* WRITTEN TASK: Exactly as written, set down each line of the data below except its pictures.

Edit difference data
####

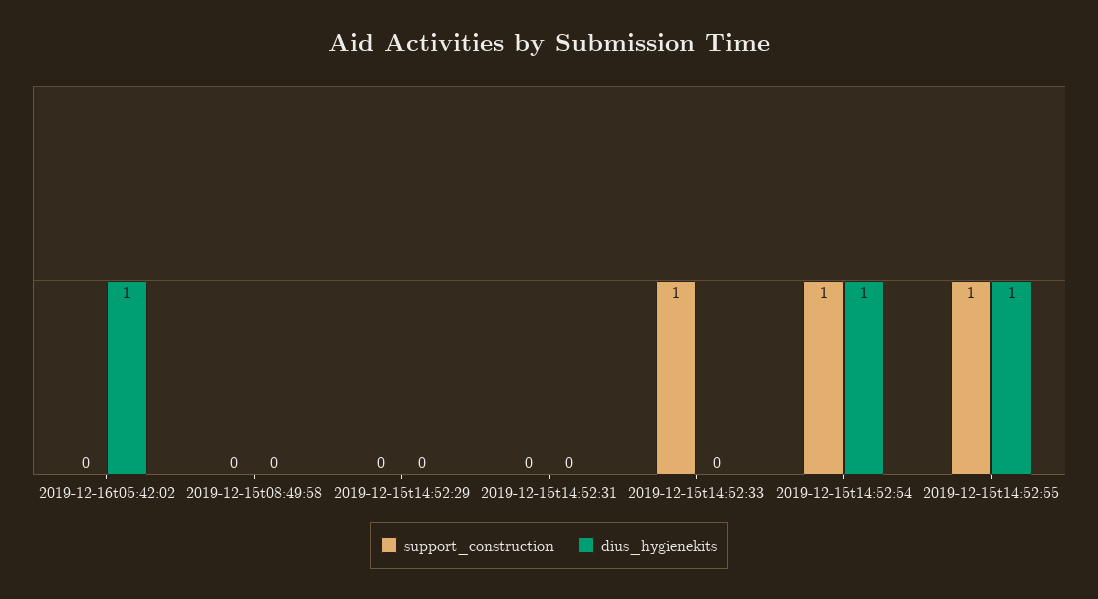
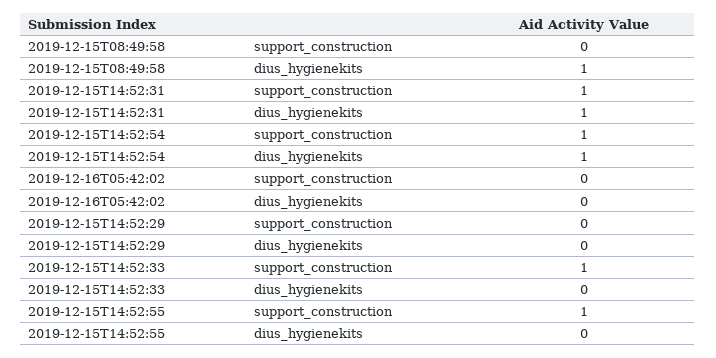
  {
    "support_construction": {
      "2019-12-16t05:42:02": 0,
      "2019-12-15t08:49:58": 0,
      "2019-12-15t14:52:29": 0,
-     "2019-12-15t14:52:31": 0,
+     "2019-12-15t14:52:31": 1,
      "2019-12-15t14:52:33": 1,
      "2019-12-15t14:52:54": 1,
      "2019-12-15t14:52:55": 1
    },
    "dius_hygienekits": {
-     "2019-12-16t05:42:02": 1,
+     "2019-12-16t05:42:02": 0,
-     "2019-12-15t08:49:58": 0,
+     "2019-12-15t08:49:58": 1,
      "2019-12-15t14:52:29": 0,
-     "2019-12-15t14:52:31": 0,
+     "2019-12-15t14:52:31": 1,
      "2019-12-15t14:52:33": 0,
      "2019-12-15t14:52:54": 1,
-     "2019-12-15t14:52:55": 1
+     "2019-12-15t14:52:55": 0
    }
  }

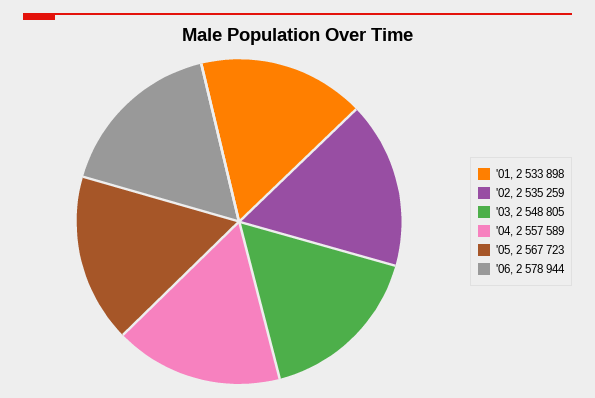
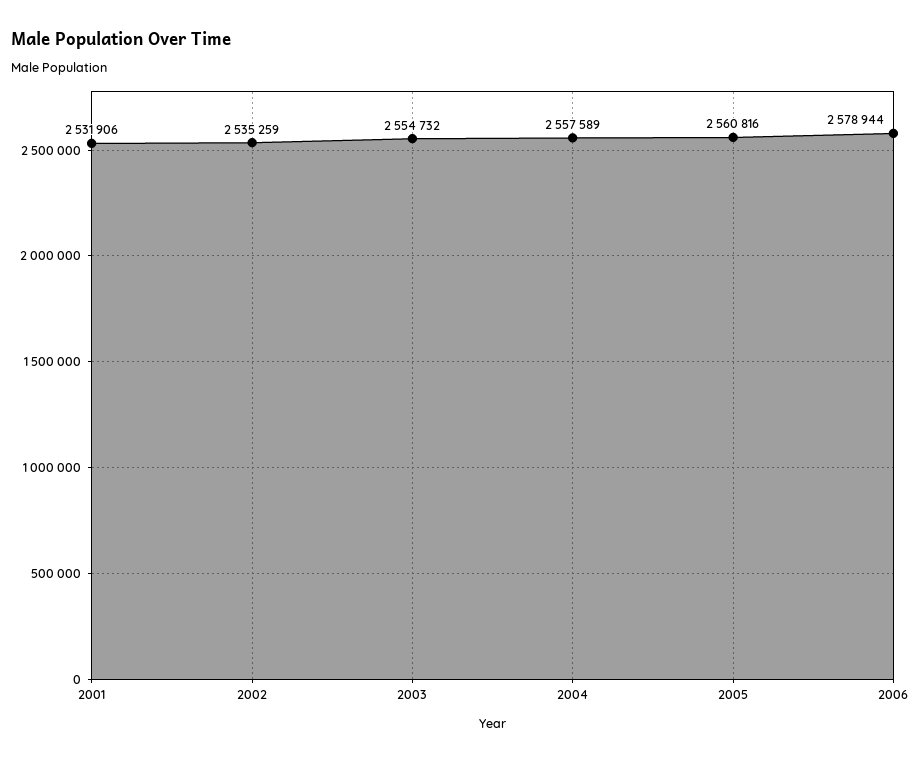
  {
-   "'01": 2533898,
+   "'01": 2531906,
    "'02": 2535259,
-   "'03": 2548805,
+   "'03": 2554732,
    "'04": 2557589,
-   "'05": 2567723,
+   "'05": 2560816,
    "'06": 2578944
  }

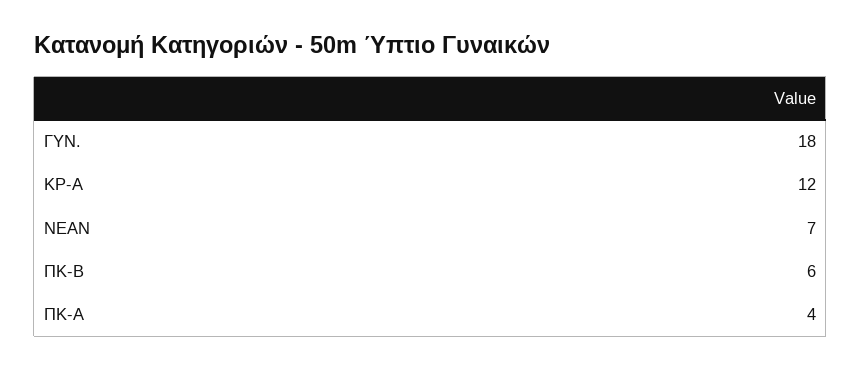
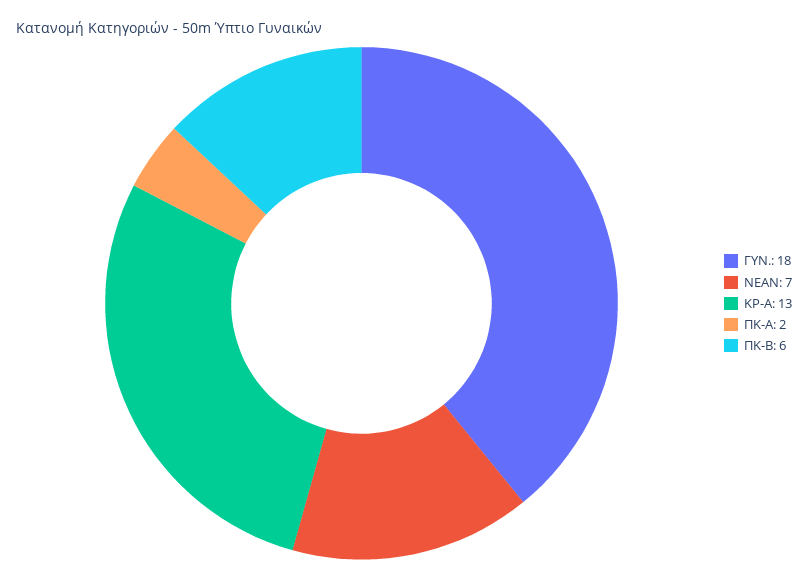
  {
    "ΓΥΝ.": 18,
-   "ΚΡ-Α": 12,
+   "ΚΡ-Α": 13,
    "ΝΕΑΝ": 7,
    "ΠΚ-Β": 6,
-   "ΠΚ-Α": 4
+   "ΠΚ-Α": 2
  }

####

* ANSWER SECTION:
  {
    "support_construction": {
      "2019-12-16t05:42:02": 0,
      "2019-12-15t08:49:58": 0,
      "2019-12-15t14:52:29": 0,
-     "2019-12-15t14:52:31": 0,
+     "2019-12-15t14:52:31": 1,
      "2019-12-15t14:52:33": 1,
      "2019-12-15t14:52:54": 1,
      "2019-12-15t14:52:55": 1
    },
    "dius_hygienekits": {
-     "2019-12-16t05:42:02": 1,
+     "2019-12-16t05:42:02": 0,
-     "2019-12-15t08:49:58": 0,
+     "2019-12-15t08:49:58": 1,
      "2019-12-15t14:52:29": 0,
-     "2019-12-15t14:52:31": 0,
+     "2019-12-15t14:52:31": 1,
      "2019-12-15t14:52:33": 0,
      "2019-12-15t14:52:54": 1,
-     "2019-12-15t14:52:55": 1
+     "2019-12-15t14:52:55": 0
    }
  }

  {
-   "'01": 2533898,
+   "'01": 2531906,
    "'02": 2535259,
-   "'03": 2548805,
+   "'03": 2554732,
    "'04": 2557589,
-   "'05": 2567723,
+   "'05": 2560816,
    "'06": 2578944
  }

  {
    "ΓΥΝ.": 18,
-   "ΚΡ-Α": 12,
+   "ΚΡ-Α": 13,
    "ΝΕΑΝ": 7,
    "ΠΚ-Β": 6,
-   "ΠΚ-Α": 4
+   "ΠΚ-Α": 2
  }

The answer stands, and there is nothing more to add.